WaPo Touts Waxman, Pelosi, and Boxer as Pragmatists Who'll Reawaken 'Sleeping Beauty' of Regulation
Monday’s Washington Post touted on page A3 how "Californians Shape Up as Force on Environmental Policy," over three large pictures of liberals Henry Waxman, Nancy Pelosi, and Barbara Boxer. Something amazing followed: the word "liberal" is never used in the piece to describe them. (Pelosi merely is pressed to "find common ground between conservative and liberal Democrats.") Reporter Lyndsey Layton’s feat began in paragraph one:
California Democrats will assume pivotal roles in the new Congress and White House, giving the state an outsize influence over federal policy and increasing the likelihood that its culture of activist regulation will be imported to Washington.
Despite the Post’s welcoming of a "culture of activist regulation," Layton actually attempted to dismiss the idea that Waxman/Pelosi/Boxer will be in ideological lockstep:
One longtime Capitol Hill observer cautioned that although these Californians are in key positions to shape federal policy, they don't necessarily share a single California philosophy. [!] Still, they have been shaped by experience in a state that has led the nation in regulatory policy.
Layton also found a liberal political scientist to suggest moderation will follow:
Barbara Sinclair, a political scientist at the University of California at Los Angeles, said the Californians are pragmatic and mindful of overreaching. "All these folks really want to make policy change," she said. "On the other hand, they very, very much want to stay in power."

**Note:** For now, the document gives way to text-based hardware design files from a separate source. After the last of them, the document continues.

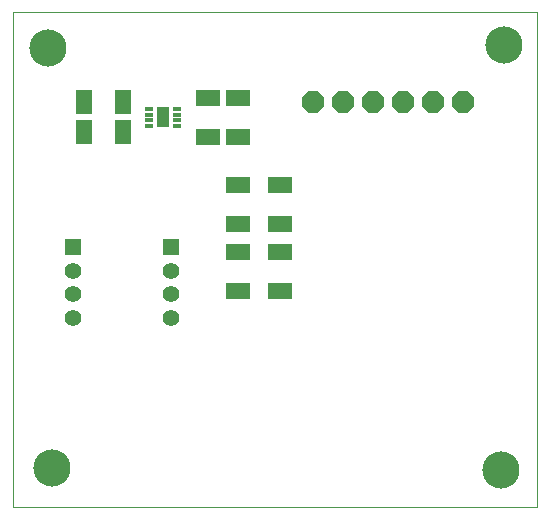
<source format=gts>
G75*
%MOIN*%
%OFA0B0*%
%FSLAX25Y25*%
%IPPOS*%
%LPD*%
%AMOC8*
5,1,8,0,0,1.08239X$1,22.5*
%
%ADD10C,0.00100*%
%ADD11R,0.02565X0.01384*%
%ADD12R,0.04337X0.07093*%
%ADD13OC8,0.07400*%
%ADD14R,0.07900X0.05400*%
%ADD15R,0.05400X0.07900*%
%ADD16R,0.05550X0.05550*%
%ADD17C,0.05550*%
%ADD18C,0.12400*%
D10*
X0001500Y0003000D02*
X0176000Y0003000D01*
X0176000Y0168000D01*
X0001500Y0168000D01*
X0001500Y0003000D01*
D11*
X0046874Y0130047D03*
X0046874Y0132016D03*
X0046874Y0133984D03*
X0046874Y0135953D03*
X0056126Y0135953D03*
X0056126Y0133984D03*
X0056126Y0132016D03*
X0056126Y0130047D03*
D12*
X0051500Y0133000D03*
D13*
X0101500Y0138000D03*
X0111500Y0138000D03*
X0121500Y0138000D03*
X0131500Y0138000D03*
X0141500Y0138000D03*
X0151500Y0138000D03*
D14*
X0090500Y0110500D03*
X0090500Y0097500D03*
X0090500Y0088000D03*
X0090500Y0075000D03*
X0076500Y0075000D03*
X0076500Y0088000D03*
X0076500Y0097500D03*
X0076500Y0110500D03*
X0076500Y0126500D03*
X0066500Y0126500D03*
X0066500Y0139500D03*
X0076500Y0139500D03*
D15*
X0038000Y0138000D03*
X0038000Y0128000D03*
X0025000Y0128000D03*
X0025000Y0138000D03*
D16*
X0021500Y0089811D03*
X0054000Y0089811D03*
D17*
X0054000Y0081937D03*
X0054000Y0074063D03*
X0054000Y0066189D03*
X0021500Y0066189D03*
X0021500Y0074063D03*
X0021500Y0081937D03*
D18*
X0014500Y0016000D03*
X0013000Y0156000D03*
X0165000Y0157000D03*
X0164000Y0015500D03*
M02*

</source>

To complete this act of journalistic servility to the California liberals, Layton quoted from a telephone interview with Senator Boxer, but the sophisticated reader would wonder why the Post would need a phone interview to solicit the press-release quotes that were offered:
"California has always valued protecting the environment and health and safety of our people," Boxer said in a telephone interview. "The people from California who are coming here to work on this and Congressman Waxman and myself, we are very strong on this."
And: "Californians coming, they don't have to rewrite the laws. They just have to enforce them. It's like the EPA has been asleep for eight years. The Californians are coming to wake the sleeping beauty."
Only liberals would see an entrenched regulatory agency as a "sleeping beauty."